Gulfam Malik ist SPD-Abgeordneter in der Bezirksversammlung Hamburg-Nord. Er kauft regelmäßig bei Herrn Yeoh ein, meistens asiatische Gewürze und Kräuter, und bleibt gerne ein paar Minuten länger, um sich zu unterhalten. Um übers Geschäft zu sprechen. Denn Gulfram Malik, geboren in Pakistan und ebenfalls als junger Mann nach Hamburg gekommen, betreibt wie Herr Yeoh ein Geschäft in Langenhorn. Den Blumenladen an der U-Bahn. Daher fühlt er sich Herrn Yeoh verbunden. Weil sie beide zu kämpfen haben. Beide wissen, wie hart der Preiswettbewerb ist. „Einzelhandel hat es heutzutage schwer, da es leider keine Lobby gibt“, sagt Malik. Deshalb sei es wichtig, durch Qualität und Beratung zu überzeugen. Es klingt nach einer Phrase, einer Floskel, ist für viele Einzelhändler aber eine Überlebensstrategie. Deswegen bietet Herr Yeoh nicht nur Lebensmittel an. Sondern auch sein Wissen. Sein Wissen als Koch, als Küchenchef. Ihm geht es nicht nur um die richtigen Zutaten, sondern auch um die Zubereitung. „Wer sich dafür interessiert, bekommt gerne Tipps von mir“, sagt Herr Yeoh. Er verkauft zwar auch Kochbücher, doch seine persönlichen Rezepte gibt es gratis. Herr Yeoh ist alleine im Laden. Angestellte hat er nicht, hatte er noch nie. Wenn er Ferien macht, schließt er. Zwei Wochen im Sommer. Öfter nicht. Öfter kann er sich das nicht leisten, den Laden zu schließen. Und wenn er krank wird? „Bin ich nie!“

Die Glocke bimmelt, die nächste Kundin kommt und kauft drei Dosen mit Kokosnussmilch für 3,57 Euro. Sie ist eine Stammkundin. Eine, die geblieben ist. Andere hat Herr Yeoh verloren. „Wegen der Baustelle“, sagt er und meint: wegen der Umbaumaßnahmen in der Einkaufsstraße. Wegen der sogenannten Straßenraummöblierung. Wegen der Bänke, Bäume und Fahrradbügel, die aufgestellt wurden. Und wegen der Parkplätze, die deswegen weggefallen sind. Direkt vor seinem Geschäft zum Beispiel. Rund 20 Parkplätze sind es weniger. 20 von circa 80. „Jeder Parkplatz ist ein Kunde“, glaubt Herr Yeoh. Und noch etwas möchte er über seine Kunden sagen: dass nur die Hälfte Asiaten seien. Der Rest Deutsche. Dass immer mehr Menschen ohne Migrationshintergrund bei ihm einkaufen. Weil die asiatische Küche immer beliebter werde, immer mehr Menschen diese selbst kochen würden. Egal, woher sie kommen. Ein Einzelfall?

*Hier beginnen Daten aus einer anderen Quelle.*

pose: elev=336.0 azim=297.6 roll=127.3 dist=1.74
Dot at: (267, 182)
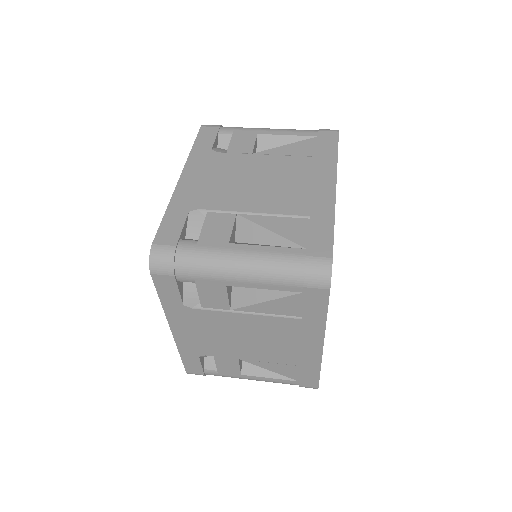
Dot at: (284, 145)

Nachfrage bei der Handelskammer, bei Heiner Schote, Leiter der Abteilung Handel. Er bestätigt, dass sich die Branche gewandelt hat. Dass sich die Kunden gewandelt haben. „Viele dieser Geschäfte wurden einst gegründet, um eine Marktlücke zu schließen und den Bedarf von Zuwanderern an hier nicht verfügbaren heimischen Waren zu stillen“, sagt Schote. Inzwischen hätten es viele Firmen geschafft, neben dem klassischen Klientel aus dem gleichen Heimatland auch Kunden ohne Migrationshintergrund anzusprechen. „Der Vorteil ist klar: Der Kundenkreis wird größer!“

Ausländer. Migranten. Menschen. Rund 550.000 Menschen mit Migrationshintergrund leben in Hamburg, das sind knapp 31 Prozent aller Einwohner. Circa 230.000 Menschen in der Hansestadt haben keine deutsche Staatsangehörigkeit – davon sind mehr als 40.000 Asiaten. Herr Yeoh hat seine malaysische Staatsbürgerschaft vor langer Zeit abgelegt und die deutsche angenommen. Weil er weiß, dass er niemals zurückgehen wird. Meistens fährt er noch nicht mal in den Ferien nach Hause. Weil Deutschland seine Heimat ist. Weil er nichts vermisst. Weil er angekommen ist. Wenn er mit seiner Mutter telefoniert, spricht er Hokkien mit ihr, einen in Südostasien verbreiteten Dialekt. Doch das fällt ihm immer schwerer. Seine Muttersprache wird zur Fremdsprache. Seine Vergangenheit gerät in Vergessenheit. Nur den Buddhismus bewahrt er. Behütet er. Zu Hause in seiner Wohnung in Pinneberg stehen zehn Buddhas. Im Flur und im Wohnzimmer. Aber nicht im Schlafzimmer oder im Bad. „Weil sie da nicht hingehören. Weil sie heilig sind“, sagt Herr Yeoh und lehnt es ab, dass Buddhas als Lifestyle-Accessoire gebraucht werden. Sogar auf Toiletten stehen. „Das geht gar nicht“, sagt er. „Da würde man ja auch kein Jesus-Kreuz hinhängen.“

Wenn Herr Yeoh um 18 Uhr Feierabend hat, streichelt er dem Buddha noch einmal den Bauch. Das ist das Letzte, was er abends im Geschäft macht. Das ist das Wichtigste. Dann bedankt er sich für den Tag und verabschiedet sich bis morgen. Er macht das Licht aus und schließt die Tür ab. Durch das Schaufenster sieht man den Buddha mit dem blanken Bauch.